• WHAT THE TASK REQUIRES:
Write out all of the data again, precisely as it appears.
*** SOURCE MATERIAL ***
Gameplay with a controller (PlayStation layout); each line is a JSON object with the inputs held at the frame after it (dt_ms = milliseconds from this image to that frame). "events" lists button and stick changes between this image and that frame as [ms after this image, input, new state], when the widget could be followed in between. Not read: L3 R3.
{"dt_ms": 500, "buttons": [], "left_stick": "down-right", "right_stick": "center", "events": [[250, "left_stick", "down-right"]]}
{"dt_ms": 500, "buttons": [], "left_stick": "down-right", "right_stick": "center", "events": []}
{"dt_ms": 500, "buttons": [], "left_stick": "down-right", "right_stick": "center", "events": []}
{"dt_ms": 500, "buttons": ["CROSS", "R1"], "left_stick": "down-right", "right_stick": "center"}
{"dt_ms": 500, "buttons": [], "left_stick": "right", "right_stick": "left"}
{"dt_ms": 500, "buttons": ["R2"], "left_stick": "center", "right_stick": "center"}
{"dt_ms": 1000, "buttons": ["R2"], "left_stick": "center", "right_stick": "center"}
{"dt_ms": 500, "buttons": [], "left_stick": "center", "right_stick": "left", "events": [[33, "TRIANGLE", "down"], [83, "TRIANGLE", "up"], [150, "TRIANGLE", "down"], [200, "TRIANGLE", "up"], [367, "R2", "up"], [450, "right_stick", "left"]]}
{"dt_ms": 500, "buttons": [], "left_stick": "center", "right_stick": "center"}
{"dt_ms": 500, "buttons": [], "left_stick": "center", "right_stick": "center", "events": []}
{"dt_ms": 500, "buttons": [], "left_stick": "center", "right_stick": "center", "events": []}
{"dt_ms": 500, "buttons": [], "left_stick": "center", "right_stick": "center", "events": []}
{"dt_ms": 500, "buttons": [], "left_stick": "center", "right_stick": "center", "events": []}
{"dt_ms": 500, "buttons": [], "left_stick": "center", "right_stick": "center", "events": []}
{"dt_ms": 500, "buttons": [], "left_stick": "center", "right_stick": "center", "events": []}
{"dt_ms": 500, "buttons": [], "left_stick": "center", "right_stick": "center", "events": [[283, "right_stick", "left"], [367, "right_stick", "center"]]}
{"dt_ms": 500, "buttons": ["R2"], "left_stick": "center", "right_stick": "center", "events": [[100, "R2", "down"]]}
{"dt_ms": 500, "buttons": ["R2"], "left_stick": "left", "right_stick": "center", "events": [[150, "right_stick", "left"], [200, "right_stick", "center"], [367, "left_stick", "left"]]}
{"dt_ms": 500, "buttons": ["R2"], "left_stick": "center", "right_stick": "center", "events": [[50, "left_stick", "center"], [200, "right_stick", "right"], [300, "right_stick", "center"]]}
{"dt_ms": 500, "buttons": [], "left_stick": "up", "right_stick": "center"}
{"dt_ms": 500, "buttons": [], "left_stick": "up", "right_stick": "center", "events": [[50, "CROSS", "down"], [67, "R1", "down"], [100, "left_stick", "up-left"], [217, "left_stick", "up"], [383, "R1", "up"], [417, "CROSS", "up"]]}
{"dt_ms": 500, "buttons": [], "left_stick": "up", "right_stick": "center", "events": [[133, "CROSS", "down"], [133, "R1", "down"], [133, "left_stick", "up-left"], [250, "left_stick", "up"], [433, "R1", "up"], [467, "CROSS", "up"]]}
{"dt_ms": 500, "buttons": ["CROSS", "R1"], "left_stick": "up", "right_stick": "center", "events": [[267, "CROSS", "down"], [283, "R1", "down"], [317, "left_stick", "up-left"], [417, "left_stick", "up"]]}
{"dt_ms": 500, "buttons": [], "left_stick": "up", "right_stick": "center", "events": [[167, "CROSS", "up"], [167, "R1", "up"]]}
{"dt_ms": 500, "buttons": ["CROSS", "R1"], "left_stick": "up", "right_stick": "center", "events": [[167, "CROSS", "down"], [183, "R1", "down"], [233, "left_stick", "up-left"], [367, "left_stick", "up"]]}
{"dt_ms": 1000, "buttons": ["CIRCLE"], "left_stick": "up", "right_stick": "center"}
*** End of SOURCE MATERIAL ***
• SOLVED EXERCISE:
Gameplay with a controller (PlayStation layout); each line is a JSON object with the inputs held at the frame after it (dt_ms = milliseconds from this image to that frame). "events" lists button and stick changes between this image and that frame as [ms after this image, input, new state], when the widget could be followed in between. Not read: L3 R3.
{"dt_ms": 500, "buttons": [], "left_stick": "down-right", "right_stick": "center", "events": [[250, "left_stick", "down-right"]]}
{"dt_ms": 500, "buttons": [], "left_stick": "down-right", "right_stick": "center", "events": []}
{"dt_ms": 500, "buttons": [], "left_stick": "down-right", "right_stick": "center", "events": []}
{"dt_ms": 500, "buttons": ["CROSS", "R1"], "left_stick": "down-right", "right_stick": "center"}
{"dt_ms": 500, "buttons": [], "left_stick": "right", "right_stick": "left"}
{"dt_ms": 500, "buttons": ["R2"], "left_stick": "center", "right_stick": "center"}
{"dt_ms": 1000, "buttons": ["R2"], "left_stick": "center", "right_stick": "center"}
{"dt_ms": 500, "buttons": [], "left_stick": "center", "right_stick": "left", "events": [[33, "TRIANGLE", "down"], [83, "TRIANGLE", "up"], [150, "TRIANGLE", "down"], [200, "TRIANGLE", "up"], [367, "R2", "up"], [450, "right_stick", "left"]]}
{"dt_ms": 500, "buttons": [], "left_stick": "center", "right_stick": "center"}
{"dt_ms": 500, "buttons": [], "left_stick": "center", "right_stick": "center", "events": []}
{"dt_ms": 500, "buttons": [], "left_stick": "center", "right_stick": "center", "events": []}
{"dt_ms": 500, "buttons": [], "left_stick": "center", "right_stick": "center", "events": []}
{"dt_ms": 500, "buttons": [], "left_stick": "center", "right_stick": "center", "events": []}
{"dt_ms": 500, "buttons": [], "left_stick": "center", "right_stick": "center", "events": []}
{"dt_ms": 500, "buttons": [], "left_stick": "center", "right_stick": "center", "events": []}
{"dt_ms": 500, "buttons": [], "left_stick": "center", "right_stick": "center", "events": [[283, "right_stick", "left"], [367, "right_stick", "center"]]}
{"dt_ms": 500, "buttons": ["R2"], "left_stick": "center", "right_stick": "center", "events": [[100, "R2", "down"]]}
{"dt_ms": 500, "buttons": ["R2"], "left_stick": "left", "right_stick": "center", "events": [[150, "right_stick", "left"], [200, "right_stick", "center"], [367, "left_stick", "left"]]}
{"dt_ms": 500, "buttons": ["R2"], "left_stick": "center", "right_stick": "center", "events": [[50, "left_stick", "center"], [200, "right_stick", "right"], [300, "right_stick", "center"]]}
{"dt_ms": 500, "buttons": [], "left_stick": "up", "right_stick": "center"}
{"dt_ms": 500, "buttons": [], "left_stick": "up", "right_stick": "center", "events": [[50, "CROSS", "down"], [67, "R1", "down"], [100, "left_stick", "up-left"], [217, "left_stick", "up"], [383, "R1", "up"], [417, "CROSS", "up"]]}
{"dt_ms": 500, "buttons": [], "left_stick": "up", "right_stick": "center", "events": [[133, "CROSS", "down"], [133, "R1", "down"], [133, "left_stick", "up-left"], [250, "left_stick", "up"], [433, "R1", "up"], [467, "CROSS", "up"]]}
{"dt_ms": 500, "buttons": ["CROSS", "R1"], "left_stick": "up", "right_stick": "center", "events": [[267, "CROSS", "down"], [283, "R1", "down"], [317, "left_stick", "up-left"], [417, "left_stick", "up"]]}
{"dt_ms": 500, "buttons": [], "left_stick": "up", "right_stick": "center", "events": [[167, "CROSS", "up"], [167, "R1", "up"]]}
{"dt_ms": 500, "buttons": ["CROSS", "R1"], "left_stick": "up", "right_stick": "center", "events": [[167, "CROSS", "down"], [183, "R1", "down"], [233, "left_stick", "up-left"], [367, "left_stick", "up"]]}
{"dt_ms": 1000, "buttons": ["CIRCLE"], "left_stick": "up", "right_stick": "center"}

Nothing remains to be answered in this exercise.